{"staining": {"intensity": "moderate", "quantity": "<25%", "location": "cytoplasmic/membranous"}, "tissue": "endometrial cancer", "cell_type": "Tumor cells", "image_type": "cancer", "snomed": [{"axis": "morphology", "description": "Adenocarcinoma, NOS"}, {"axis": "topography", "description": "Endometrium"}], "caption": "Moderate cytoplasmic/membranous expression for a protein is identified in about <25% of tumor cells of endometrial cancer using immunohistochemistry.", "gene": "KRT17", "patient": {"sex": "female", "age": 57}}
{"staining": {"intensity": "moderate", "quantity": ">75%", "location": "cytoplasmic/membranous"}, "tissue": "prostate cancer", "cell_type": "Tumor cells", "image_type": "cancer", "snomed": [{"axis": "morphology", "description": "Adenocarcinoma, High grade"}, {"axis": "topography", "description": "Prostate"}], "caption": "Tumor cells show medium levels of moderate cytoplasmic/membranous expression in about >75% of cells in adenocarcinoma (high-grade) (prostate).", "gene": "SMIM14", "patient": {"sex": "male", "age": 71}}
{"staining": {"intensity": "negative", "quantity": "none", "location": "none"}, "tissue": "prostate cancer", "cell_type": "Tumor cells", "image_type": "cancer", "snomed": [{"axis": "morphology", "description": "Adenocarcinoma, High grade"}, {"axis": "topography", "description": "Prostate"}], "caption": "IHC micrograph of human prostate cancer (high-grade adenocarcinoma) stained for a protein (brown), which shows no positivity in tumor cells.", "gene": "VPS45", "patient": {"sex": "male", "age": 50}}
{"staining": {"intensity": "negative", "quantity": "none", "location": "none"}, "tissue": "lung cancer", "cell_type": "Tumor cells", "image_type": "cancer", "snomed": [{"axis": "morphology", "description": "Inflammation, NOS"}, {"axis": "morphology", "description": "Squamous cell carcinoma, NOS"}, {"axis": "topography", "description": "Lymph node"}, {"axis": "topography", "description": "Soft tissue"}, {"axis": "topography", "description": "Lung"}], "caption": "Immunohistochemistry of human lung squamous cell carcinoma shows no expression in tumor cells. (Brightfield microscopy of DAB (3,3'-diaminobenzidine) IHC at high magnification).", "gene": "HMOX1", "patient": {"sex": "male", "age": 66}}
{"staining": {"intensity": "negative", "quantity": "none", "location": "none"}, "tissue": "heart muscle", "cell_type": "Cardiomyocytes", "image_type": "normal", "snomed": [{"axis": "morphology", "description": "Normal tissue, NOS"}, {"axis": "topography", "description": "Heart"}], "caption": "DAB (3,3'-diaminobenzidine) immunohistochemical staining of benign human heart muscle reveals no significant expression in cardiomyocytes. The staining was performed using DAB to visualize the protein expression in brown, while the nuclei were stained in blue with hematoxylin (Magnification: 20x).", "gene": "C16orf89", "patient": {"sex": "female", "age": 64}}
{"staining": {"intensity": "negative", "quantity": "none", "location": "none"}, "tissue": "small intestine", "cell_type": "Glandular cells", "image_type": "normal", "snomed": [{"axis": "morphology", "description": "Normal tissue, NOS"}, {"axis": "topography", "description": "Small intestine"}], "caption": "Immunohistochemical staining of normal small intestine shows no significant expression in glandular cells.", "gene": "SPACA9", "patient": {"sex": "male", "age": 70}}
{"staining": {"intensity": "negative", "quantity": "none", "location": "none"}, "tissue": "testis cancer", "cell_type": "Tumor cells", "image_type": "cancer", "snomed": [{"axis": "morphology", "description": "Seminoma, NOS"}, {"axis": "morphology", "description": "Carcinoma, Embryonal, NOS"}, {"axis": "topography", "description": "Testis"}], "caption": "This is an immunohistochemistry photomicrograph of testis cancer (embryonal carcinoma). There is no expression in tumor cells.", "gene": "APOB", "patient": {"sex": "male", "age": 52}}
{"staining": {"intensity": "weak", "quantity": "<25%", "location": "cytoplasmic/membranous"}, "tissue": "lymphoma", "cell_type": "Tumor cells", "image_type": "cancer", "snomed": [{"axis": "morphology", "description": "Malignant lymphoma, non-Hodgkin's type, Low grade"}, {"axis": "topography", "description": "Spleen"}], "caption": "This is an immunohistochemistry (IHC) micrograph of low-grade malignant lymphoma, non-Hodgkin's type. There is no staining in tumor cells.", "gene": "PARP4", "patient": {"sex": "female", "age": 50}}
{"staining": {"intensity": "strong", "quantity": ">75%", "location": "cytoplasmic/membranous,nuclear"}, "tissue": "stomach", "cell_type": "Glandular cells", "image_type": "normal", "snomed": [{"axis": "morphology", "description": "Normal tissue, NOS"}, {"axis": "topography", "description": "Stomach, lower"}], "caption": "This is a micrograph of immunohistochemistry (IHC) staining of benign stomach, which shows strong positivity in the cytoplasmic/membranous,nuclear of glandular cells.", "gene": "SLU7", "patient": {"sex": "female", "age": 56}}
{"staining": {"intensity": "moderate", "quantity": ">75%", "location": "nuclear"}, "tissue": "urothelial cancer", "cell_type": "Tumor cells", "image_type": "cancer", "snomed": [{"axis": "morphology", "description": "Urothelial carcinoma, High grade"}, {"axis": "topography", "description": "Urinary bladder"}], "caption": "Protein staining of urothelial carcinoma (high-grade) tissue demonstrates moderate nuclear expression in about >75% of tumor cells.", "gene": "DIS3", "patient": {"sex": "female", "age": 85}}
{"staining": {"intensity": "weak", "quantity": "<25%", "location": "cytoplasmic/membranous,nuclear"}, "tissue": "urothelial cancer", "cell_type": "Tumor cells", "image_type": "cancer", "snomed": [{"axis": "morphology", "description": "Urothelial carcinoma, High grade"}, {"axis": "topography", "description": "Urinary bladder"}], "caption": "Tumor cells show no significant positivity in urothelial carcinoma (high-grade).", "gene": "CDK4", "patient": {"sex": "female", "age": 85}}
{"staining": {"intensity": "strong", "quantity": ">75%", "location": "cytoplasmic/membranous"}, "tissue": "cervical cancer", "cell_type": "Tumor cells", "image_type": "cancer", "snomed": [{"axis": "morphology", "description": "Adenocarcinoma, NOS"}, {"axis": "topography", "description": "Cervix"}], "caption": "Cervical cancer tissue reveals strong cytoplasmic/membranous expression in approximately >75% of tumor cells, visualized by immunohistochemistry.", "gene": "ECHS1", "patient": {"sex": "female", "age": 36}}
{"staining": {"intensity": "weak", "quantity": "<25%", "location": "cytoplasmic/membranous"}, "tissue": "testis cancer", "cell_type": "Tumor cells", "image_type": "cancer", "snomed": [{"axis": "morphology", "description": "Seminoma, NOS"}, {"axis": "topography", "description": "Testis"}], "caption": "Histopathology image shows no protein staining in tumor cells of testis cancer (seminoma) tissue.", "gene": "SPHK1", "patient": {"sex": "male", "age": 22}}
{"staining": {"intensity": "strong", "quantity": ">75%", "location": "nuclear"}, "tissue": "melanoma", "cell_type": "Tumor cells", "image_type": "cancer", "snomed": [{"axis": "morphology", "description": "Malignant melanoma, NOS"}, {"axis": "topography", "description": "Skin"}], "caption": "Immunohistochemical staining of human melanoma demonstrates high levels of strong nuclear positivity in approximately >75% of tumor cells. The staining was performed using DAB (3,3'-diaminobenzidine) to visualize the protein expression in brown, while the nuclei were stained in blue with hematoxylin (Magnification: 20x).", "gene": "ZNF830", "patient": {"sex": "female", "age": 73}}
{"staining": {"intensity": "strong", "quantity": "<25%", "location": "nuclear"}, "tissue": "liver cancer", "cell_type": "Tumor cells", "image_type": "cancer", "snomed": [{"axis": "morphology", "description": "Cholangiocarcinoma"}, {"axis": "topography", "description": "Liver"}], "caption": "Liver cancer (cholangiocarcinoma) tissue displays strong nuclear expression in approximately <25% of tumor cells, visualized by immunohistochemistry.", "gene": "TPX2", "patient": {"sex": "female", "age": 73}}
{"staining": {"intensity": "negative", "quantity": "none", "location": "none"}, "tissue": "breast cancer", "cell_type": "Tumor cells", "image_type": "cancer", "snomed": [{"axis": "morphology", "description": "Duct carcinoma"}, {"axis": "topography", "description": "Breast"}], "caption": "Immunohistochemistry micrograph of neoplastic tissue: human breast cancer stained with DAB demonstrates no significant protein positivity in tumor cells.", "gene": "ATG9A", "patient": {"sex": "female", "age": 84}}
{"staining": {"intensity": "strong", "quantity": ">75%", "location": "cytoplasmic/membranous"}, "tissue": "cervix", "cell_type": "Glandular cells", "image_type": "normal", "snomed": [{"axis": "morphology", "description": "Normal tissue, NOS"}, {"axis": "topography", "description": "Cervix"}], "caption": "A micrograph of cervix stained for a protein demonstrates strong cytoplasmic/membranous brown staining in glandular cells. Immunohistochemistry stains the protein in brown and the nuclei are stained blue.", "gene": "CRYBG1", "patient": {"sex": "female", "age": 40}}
----------------
Problem statement: Every line containing the string "while" should be pulled from the listing and copied.

Final answer:
{"staining": {"intensity": "negative", "quantity": "none", "location": "none"}, "tissue": "heart muscle", "cell_type": "Cardiomyocytes", "image_type": "normal", "snomed": [{"axis": "morphology", "description": "Normal tissue, NOS"}, {"axis": "topography", "description": "Heart"}], "caption": "DAB (3,3'-diaminobenzidine) immunohistochemical staining of benign human heart muscle reveals no significant expression in cardiomyocytes. The staining was performed using DAB to visualize the protein expression in brown, while the nuclei were stained in blue with hematoxylin (Magnification: 20x).", "gene": "C16orf89", "patient": {"sex": "female", "age": 64}}
{"staining": {"intensity": "strong", "quantity": ">75%", "location": "nuclear"}, "tissue": "melanoma", "cell_type": "Tumor cells", "image_type": "cancer", "snomed": [{"axis": "morphology", "description": "Malignant melanoma, NOS"}, {"axis": "topography", "description": "Skin"}], "caption": "Immunohistochemical staining of human melanoma demonstrates high levels of strong nuclear positivity in approximately >75% of tumor cells. The staining was performed using DAB (3,3'-diaminobenzidine) to visualize the protein expression in brown, while the nuclei were stained in blue with hematoxylin (Magnification: 20x).", "gene": "ZNF830", "patient": {"sex": "female", "age": 73}}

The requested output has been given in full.